Приборы тихо пискали, мерцали экранчиками и показывали циферки. Научники восторженно переговаривались, поправляли очки, рассуждали о полях и информационных потоках и вводили результаты наблюдения в ноутбук. Майор, оборудовавший себе штабное лежбище в овражке, наблюдал за событиями на поляне в огромный бинокль.
— Плохо дело, — мрачно сообщил он нам, когда мы трое подползли ближе. — Не иначе, они там что-то затевают.
— Так они же ничего не делают! — резонно возразил Кабанчик.
— То-то и оно! Чего они могут ждать?
— Корабль, чего ж ещё? — предположил я. — Поставьте себя на их место: явка провалена, объявлена эвакуация. Если они не хотят уничтожать развед-модули, единственный выход — перепрофилировать их.
— А у тебя голова варит, — с уважением признал майор. — Надо будет хоть одну захватить живьём, чтобы в ней ребята покопались. Те, из магазина — так, болванки. Куклы. Что-то вроде калькулятора. Вот этих бы зацапать… Эх, спугнём.
— Так накройте всю малину скопом, пока они здесь! — кровожадно зашептал Денисыч.
— Не имею права. Окажись среди этих, — майор кивнул на поляну, — хоть одна настоящая бабка, с меня голову снимут.
Мы переглянулись и поскребли затылки. Майор был прав: наверняка среди андроидов затесались несколько вполне нормальных бабушек, привлечённых всеобщим исходом. Такова уж женская натура с ее неистребимым любопытством.
Между тем потихоньку смеркалось. Лежать становилось холодно. Все уже привыкли к тишине, как вдруг ребята-аналитики заволновались. Сразу с трёх сторон к майору поползли гонцы и что-то зашептали ему на ухо.
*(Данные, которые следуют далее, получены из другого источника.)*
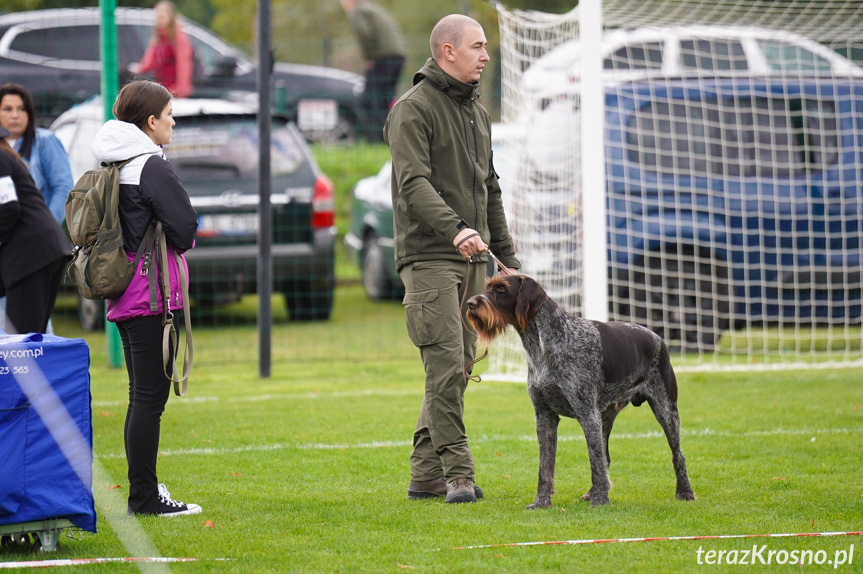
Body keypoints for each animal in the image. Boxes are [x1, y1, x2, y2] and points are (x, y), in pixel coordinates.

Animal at [466, 276, 696, 510]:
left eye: (502, 288)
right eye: (488, 286)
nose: (470, 303)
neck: (544, 345)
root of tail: (658, 338)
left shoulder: (587, 414)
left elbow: (594, 461)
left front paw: (601, 500)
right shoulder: (544, 416)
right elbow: (545, 467)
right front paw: (541, 502)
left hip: (665, 410)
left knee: (677, 454)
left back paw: (684, 492)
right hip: (605, 416)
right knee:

Сан Саныч вздрогнул, вытаращился в небо, потом достал из кобуры пистолет и передёрнул затвор.
— Амба, парни, — сказал он. — Похоже, что-то надвигается: у ребят на приборах какая-то галиматья. Рассредоточьтесь по кустам и не отсвечивайте. Ваше дело — смотреть в оба, чтобы вас не увидели. Ну, с Богом! — Он размашисто перекрестился и обернулся к лежащему рядом сержанту: — Коняев! Объявить всем постам: план «Икс три ноля», готовность номер один.
«Старушки» на поляне медленно выстраивались в круг и замирали с задранными к небу головами. Немногие сновавшие между ними (видимо, настоящие) бабушки тоже стали беспокоиться, передвижения их по поляне сделались совсем уж беспорядочными.
Как только что-то сдвинулось, Денисыч сразу ответвился, плюхнулся в пожухлую траву и, извиваясь словно уж, исчез в зарослях. Мы с Кабанчиком, оставшись вдвоём, вооружились штурмовым биноклем с фотоумножителем и залегли в кустах.
— Зараза, — пожаловался мне Серёга и отложил бинокль, — аж трясёт всего. Ни черта не разглядеть.
Он расстегнул молнию на куртке, залез во внутренний карман и вытащил чекушку пермской «Ласковой» с рысёнком на зелёной этикетке. Среди продвинутого молодняка такие бутылочки иронически зовутся «демоверсия».
— Где взял? — поражённо спросил я.
— Пока в Кишерти пиво брали, затарился. — Кабанчик присосался к горлышку, сделал пару добрых глотков и протянул бутылку мне: — Хочешь?
— Не надо, может? — Я покосился в медленно темнеющее небо.
— Да ладно, чего уж, — отмахнулся Серёга. — Кто знает, может, это в последний раз…
— Типун тебе на язык!
После трёх дней обильных возлияний водка показалась мне практически безвкусной. Ладно хоть помогла расслабиться. Во всяком случае, волнение ушло. Мелькнула запоздалая в своей нелепости мысль: «Вот, опаньки, и уволился с работы».